Kuala Lumpur, Malaysia (BBN)-Malaysia’s human-trafficking record is once again under scrutiny with claims that the palm oil industry is one of the worst offenders in the use of forced labour in plantations.
The Wall Street Journal (WSJ) reports today of illegal migrants from Bangladesh and Rohingya employed in plantations were denied wages and suffered other forms of abuse.
A plantation controlled by Felda Global Ventures, the world’s largest plantation operator, is cited as one of the employers of forced labour in the WSJ article.
WSJ reports Felda denying that its workers, nearly 85% of them foreigners, have had their wages and passports withheld.
Most of the foreign workers at Felda plantations are hired through third parties, reports The Malaysian Insider quoting the WSJ report.
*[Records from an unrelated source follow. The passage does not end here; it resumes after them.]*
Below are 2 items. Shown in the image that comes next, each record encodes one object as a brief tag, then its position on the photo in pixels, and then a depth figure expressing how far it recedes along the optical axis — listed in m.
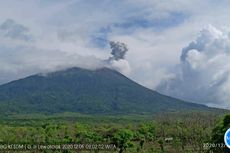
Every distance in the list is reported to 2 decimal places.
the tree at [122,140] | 53.91
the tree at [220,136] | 25.88
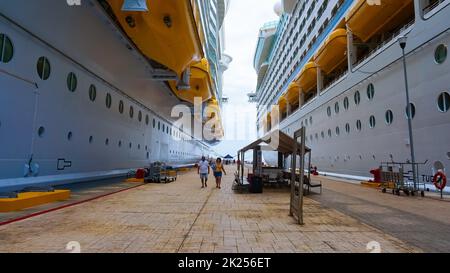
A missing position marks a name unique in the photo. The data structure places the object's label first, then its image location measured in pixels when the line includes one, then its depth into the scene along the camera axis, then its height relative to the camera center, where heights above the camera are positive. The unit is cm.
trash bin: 1199 -96
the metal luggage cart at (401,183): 1147 -84
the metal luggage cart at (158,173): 1557 -62
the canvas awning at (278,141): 1230 +100
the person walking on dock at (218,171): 1376 -44
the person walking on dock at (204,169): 1411 -34
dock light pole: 1188 +297
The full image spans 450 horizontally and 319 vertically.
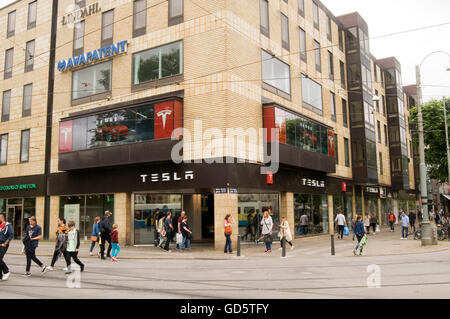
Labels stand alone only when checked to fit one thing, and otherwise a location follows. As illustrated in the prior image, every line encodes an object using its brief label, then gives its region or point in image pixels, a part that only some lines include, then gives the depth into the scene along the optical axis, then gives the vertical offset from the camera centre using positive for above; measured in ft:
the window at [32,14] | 96.22 +48.00
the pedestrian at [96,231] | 56.36 -3.30
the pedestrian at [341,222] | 80.37 -3.63
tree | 120.47 +20.81
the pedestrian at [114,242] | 51.29 -4.50
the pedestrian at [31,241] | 38.27 -3.14
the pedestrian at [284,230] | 58.15 -3.71
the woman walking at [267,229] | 57.36 -3.50
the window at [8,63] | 99.74 +37.53
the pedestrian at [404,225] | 74.95 -4.28
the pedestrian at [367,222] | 94.17 -4.35
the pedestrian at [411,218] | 95.20 -3.61
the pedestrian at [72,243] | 38.91 -3.45
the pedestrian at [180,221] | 61.52 -2.24
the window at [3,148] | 96.94 +15.24
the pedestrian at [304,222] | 82.28 -3.66
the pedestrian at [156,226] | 68.09 -3.38
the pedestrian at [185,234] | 61.41 -4.37
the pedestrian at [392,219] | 100.22 -3.94
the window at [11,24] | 100.99 +47.82
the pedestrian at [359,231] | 54.12 -3.80
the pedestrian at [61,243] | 39.34 -3.50
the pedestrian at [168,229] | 61.82 -3.50
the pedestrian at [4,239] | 34.09 -2.63
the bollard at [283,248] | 53.11 -5.78
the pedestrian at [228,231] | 57.61 -3.66
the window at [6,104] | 98.27 +26.40
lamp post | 62.59 +2.29
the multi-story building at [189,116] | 64.44 +16.43
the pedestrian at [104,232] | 50.90 -3.15
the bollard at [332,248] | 53.52 -6.09
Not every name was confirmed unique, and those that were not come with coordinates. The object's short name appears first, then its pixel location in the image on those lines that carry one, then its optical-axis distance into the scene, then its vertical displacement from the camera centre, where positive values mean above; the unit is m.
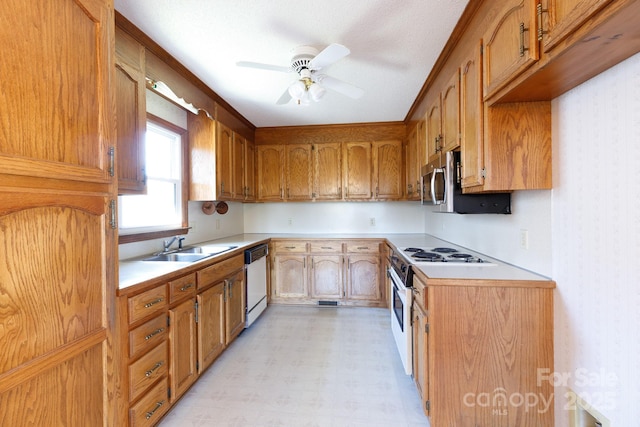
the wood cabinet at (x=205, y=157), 2.76 +0.57
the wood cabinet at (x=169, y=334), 1.42 -0.76
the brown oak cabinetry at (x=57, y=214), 0.84 +0.01
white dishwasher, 2.88 -0.74
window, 2.14 +0.17
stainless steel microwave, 1.81 +0.09
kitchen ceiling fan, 1.75 +0.92
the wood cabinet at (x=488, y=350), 1.40 -0.70
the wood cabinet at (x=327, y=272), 3.50 -0.75
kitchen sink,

The palm oil industry is worth about US$30 billion (RM115 billion) globally and Malaysia exports about US$12 billion of the world’s most consumed vegetable oil.
About three weeks ago, American lawmakers and human rights activists were alarmed at the United States government’s plan to remove Malaysia from a list of countries with the worst human trafficking records, according to media reports.
The New York Times newspaper and the Huffington Post website said US Senator Robert Menendez would call for an investigation if the US government upgraded Malaysia’s rating from Tier 3 – the lowest rank – in the US government’s 2014 Trafficking in Persons’ report (TIP) to Tier 2.
But pressure is mounting on the US to “upgrade” Malaysia’s ranking if it wishes to conclude a free trade pact since the country is legally barred from signing a deal with a Tier 3 country, said WSJ.
The US is using “fast-track” legislation to smooth the way for the proposed Trans-Pacific Partnership and this year’s State Department human-trafficking report, delayed since June, is expected to be released today.
“They buy and sell us like cattle,” WSJ quoted a 25-year-old worker from Bangladesh as saying.
He said he had been shunted among three contractors for six months without receiving any pay.
Another Bangladeshi said his contractor deducted 30% from his weekly pay when he took an hour off to attend Friday prayers.
Foreign workers hired directly by Felda said they have a better deal and were paid the minimum wage or RM900 and allowed to go home every two years as per their contracts.
Felda is a member of the Roundtable on Sustainable Palm Oil, a certification scheme meant to ensure environmental and social standards.
Its rules say all plantation workers must have adequate training and protection and be paid a living wage.
WSJ said Malaysia's Plantation Industries and Commodities Ministry spokesman did not respond to questions about the alleged abuse and use of trafficked workers on plantations.